Requirement 1:
Duplicate everything in the farmers market passage from "Our independent producers" down to "tips, and ideas.".
Requirement 2:
Finish out the next part of the passage on farmers markets, picking up after its last sentence.

### Extract to read ###

During my years at Extension, one of my (self-proclaimed) missions was to support local farms and producers and to promote consumer-access to, education about, and appreciation for local, fresh, sustainably produced foods and products, while also working to develop farmers’ markets as vibrant gathering places within local communities. That mission continues.
There’s something for everyone at our farmers markets. They’re places to buy local produce, often picked that morning, at a fair price. And many area markets also offer herbs and spices, local grass fed and finished meats, free range chicken and eggs, delicious local maple syrup and honey, homemade baked goods, jams, jellies, cheeses, snack foods, fruit juices, wines and liquors, bedding plants, body- and health-care products, and much more. So before you take that next trip to the grocery store, consider coming out to a nearby farmers market instead. And enjoy the bounty of the season.
We’re fortunate to have such an abundance of locally produced foods, as well as horticultural, health-oriented, and craft products, so readily available to us. And, with market managers working to make sure that there’s a consistent assortment of goods available, you can one-stop shop with confidence, at your local farmers market.
Our independent producers care about the health of their land, their animals, and the quality of the food they sell. After all, they sell what they eat. And, since they sell directly to us, we can shop knowing that we’re accessing the shortest supply chain possible, while helping neighbors and friends grow their small, family-run businesses as they grow our food. We get to meet them, ask questions, provide feedback, and share recipes, gardening tips, and ideas.

### Record set ###

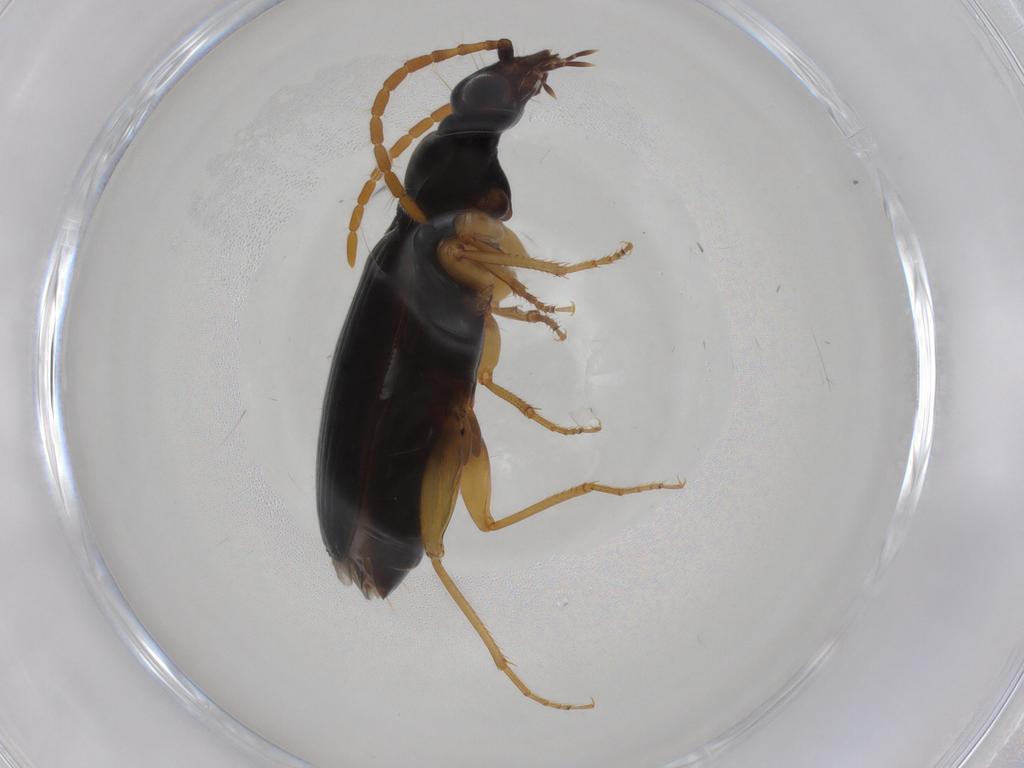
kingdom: Animalia
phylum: Arthropoda
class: Insecta
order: Coleoptera
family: Carabidae
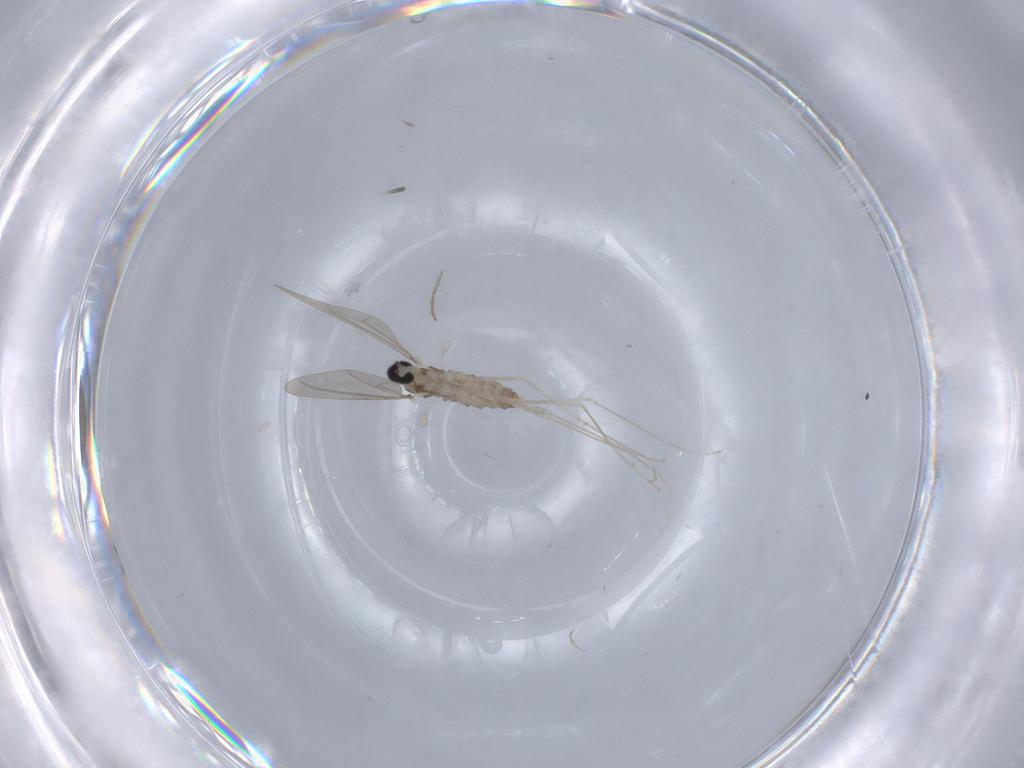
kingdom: Animalia
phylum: Arthropoda
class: Insecta
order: Diptera
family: Cecidomyiidae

###

Response area 1:
Our independent producers care about the health of their land, their animals, and the quality of the food they sell. After all, they sell what they eat. And, since they sell directly to us, we can shop knowing that we’re accessing the shortest supply chain possible, while helping neighbors and friends grow their small, family-run businesses as they grow our food. We get to meet them, ask questions, provide feedback, and share recipes, gardening tips, and ideas.

Response area 2:
In addition, there are local artisans and craftspersons offering their lovely and unique items. If you’re looking for an exceptional gift (e.g. a good bottle of wine, craft beers, beautiful jewelry, masterfully constructed wooden furniture or whimsical hand-crafted knickknacks, custom-made quilts, sweaters, and toques, delicious artisan foodstuffs, books, candles, floral arrangements and centerpieces), a locally made, handicraft purchase is a wonderful option.
Strengthening Local Economies
How and where we choose to spend our hard-earned dollars can actually dictate whether we strengthen our local economies, giving rise to more prosperous communities; or curtail opportunities for small business growth and development, which can only serve to devastate local economies over time. Buying from local small-businesspersons supports homegrown industry and community. It says that we recognize that buying locally, from the little guy, creates an environment where economic development can blossom and grow, and where products are sourced from local farmers, artists, and crafts-makers.
The importance of entrepreneurship and home-based small-business development in stabilizing and revitalizing communities struggling with persistent poverty cannot be overstated. Entrepreneurship fuels economic innovation and prosperity. And small, local businesses are a mark of distinction that adds character to a small town, village, or city, making it more desirable, not only to inhabitants, but to tourists and visitors who benefit from a more interesting and memorable experience, during their stay.
Less Can Be More
This year COVID-19 hasn’t been an issue. But last year, as concerns about the escalating pandemic grew and all non-essential businesses in New York State were directed to close, farmers’ markets were exempted as essential retail businesses and, as such, allowed to open or remain open. Nonetheless, like so many other small-business operators, market growers, gardeners, and managers found themselves rushing to come up with innovative contingency plans to modify their operations and employ solutions that would protect their livelihoods, as well as the health and well-being of their customers, market workers, and the community at large.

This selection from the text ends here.